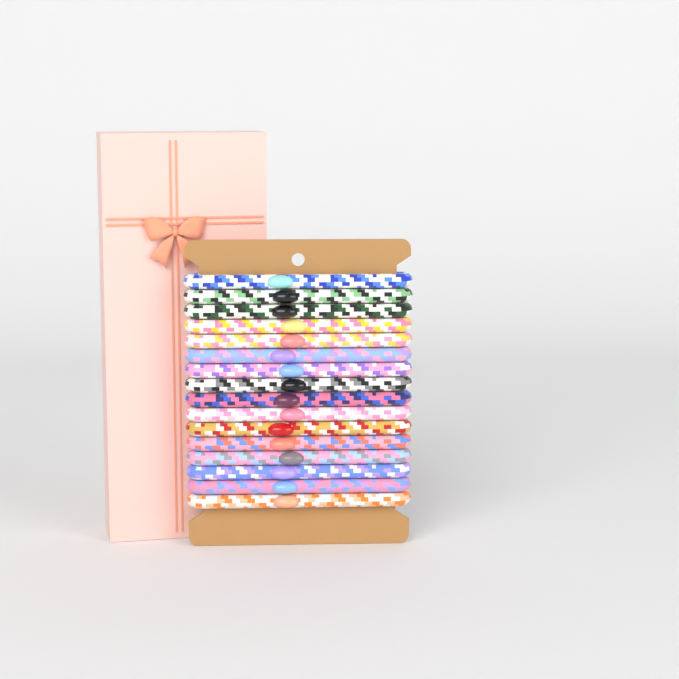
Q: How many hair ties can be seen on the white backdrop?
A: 16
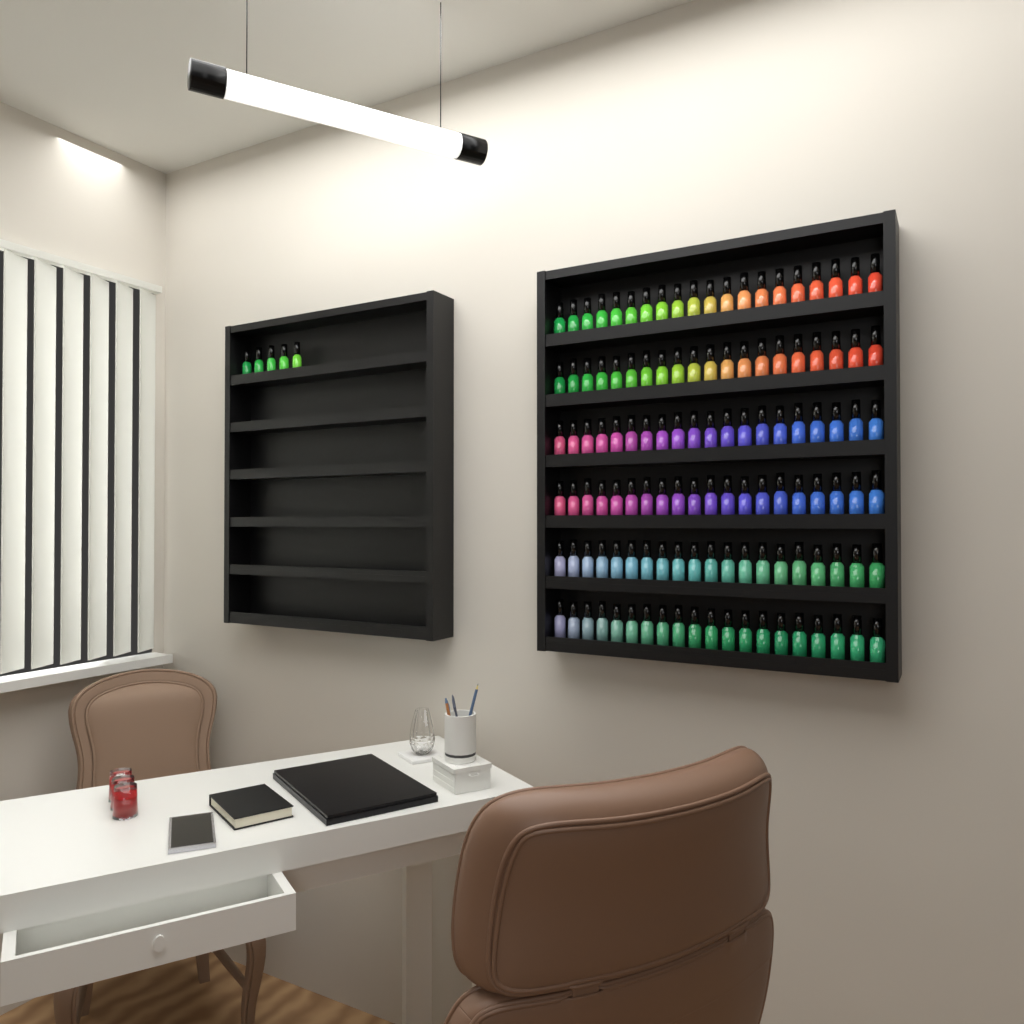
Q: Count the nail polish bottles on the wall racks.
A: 125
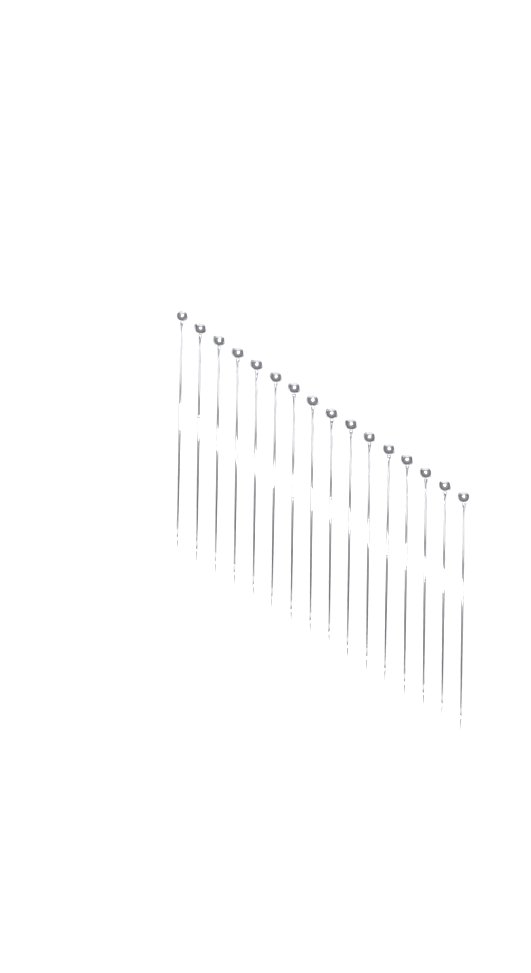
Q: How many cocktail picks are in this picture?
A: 16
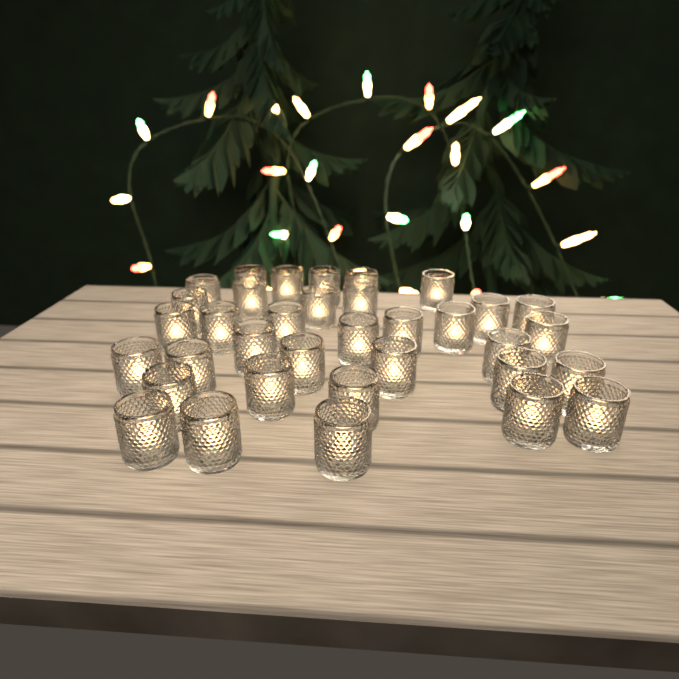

WORK TO BE COMPLETED: Pull out every line of the entries above that contains the word "many". Case matters.

ANSWER IN FULL:
Q: How many hair ties can be seen on the white backdrop?
Q: How many cocktail picks are in this picture?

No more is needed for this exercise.